SPACE technology is set to help provide cleaner water for Huddersfield.

Equipment designed to find out the make-up of rocks on Mars is being adapted to improve water supplies to Marsden.

Yorkshire Water has teamed up with the Open University's Planetary and Space Science Research Institute to develop portable mini-laboratories for use at water treatment works.

The laboratories - each about the size of a briefcase - will be used to test water for compounds formed when waste material reacts to disinfectants during the treatment process.

They will also be used for early detection of compounds present in waste water as residue from pesticides, pills, personal hygiene products, industrial chemicals and plastics.

Some of those have been linked to conditions such as low sperm count and breast cancer.

The three-year project is being led by Dr Geraint Morgan and Prof Colin Pillinger, who worked together on the European Space Agency's Beagle Mission to Mars.

The lander included a mini-laboratory to test soil and rock samples on the Martian surface by heating them up to fierce temperatures and analysing the compounds in the gases given off.

The mission failed when the lander crashed into the surface of the Red Planet.

However, Dr Morgan said: "The technology that went into the testing laboratory is proven."
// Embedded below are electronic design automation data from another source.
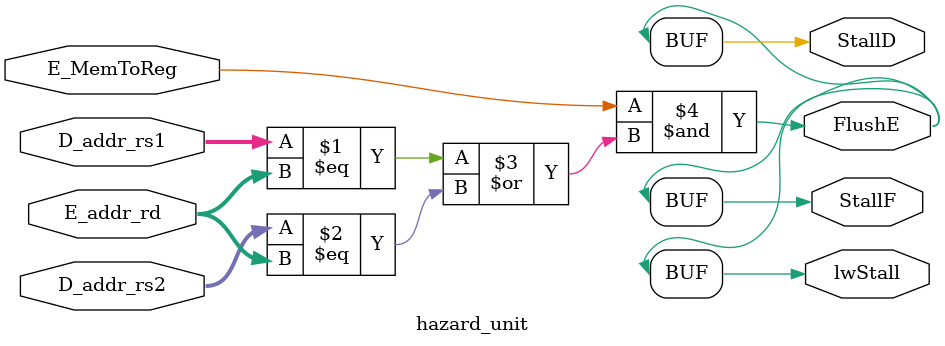
<source format=sv>
`timescale 1ns / 1ps

module hazard_unit(
   
    input logic E_MemToReg,
    
    input logic [ 4:0 ] D_addr_rs1,
    input logic [ 4:0 ] D_addr_rs2,
    input logic [ 4:0 ] E_addr_rd,
    
    output logic lwStall,
    output logic StallF,
    output logic StallD,
    output logic FlushE

    );
    // guard against lw x0 ... .could be introduced but later 
    
    assign lwStall =  E_MemToReg & 
                               ((D_addr_rs1 == E_addr_rd) |   // D stage source operands
                                (D_addr_rs2 == E_addr_rd) );   
    
    assign StallF =   lwStall; 
    assign StallD =  lwStall;
    assign FlushE = lwStall;
    
endmodule

</source>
The institute, based at Milton Keynes, is also involved in the European Space Agency's 10-year Rosetta Mission to put a lander on one of the comets orbiting Jupiter to sample its geological make-up.

But the science has applications here on Earth.
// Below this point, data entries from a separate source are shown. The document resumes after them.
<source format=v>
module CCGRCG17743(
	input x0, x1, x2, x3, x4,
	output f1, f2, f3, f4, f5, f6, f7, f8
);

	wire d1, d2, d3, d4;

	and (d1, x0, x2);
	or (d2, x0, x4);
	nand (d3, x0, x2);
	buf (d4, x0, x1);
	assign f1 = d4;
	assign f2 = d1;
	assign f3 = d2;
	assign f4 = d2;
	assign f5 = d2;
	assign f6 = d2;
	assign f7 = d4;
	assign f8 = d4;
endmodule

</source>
Dr Morgan said the institute was working with the Wellcome Trust to develop equipment to help doctors with early diagnosis of conditions such as lung cancer and TB.

The institute is developing mini-labs to analyse the compounds present in a patient's breath for signs of the diseases.

Dr Morgan said: "This equipment could be used in hospital laboratories to provide results more quickly and at a far earlier stage than is possible with conventional clinical testing.

"In time, they could even become a standard part of the GP's surgery."

Yorkshire Water is the only utility company to look at using those techniques for testing water.

Dr Morgan added: "At present, the company has to send samples from its treatment works for analysis by commercial labs.

"We are working on developing portable labs which could be put in the back of a van and used to test water at the treatment works.

"The institute is very good at producing small analysis equipment and that has proved attractive to Yorkshire Water."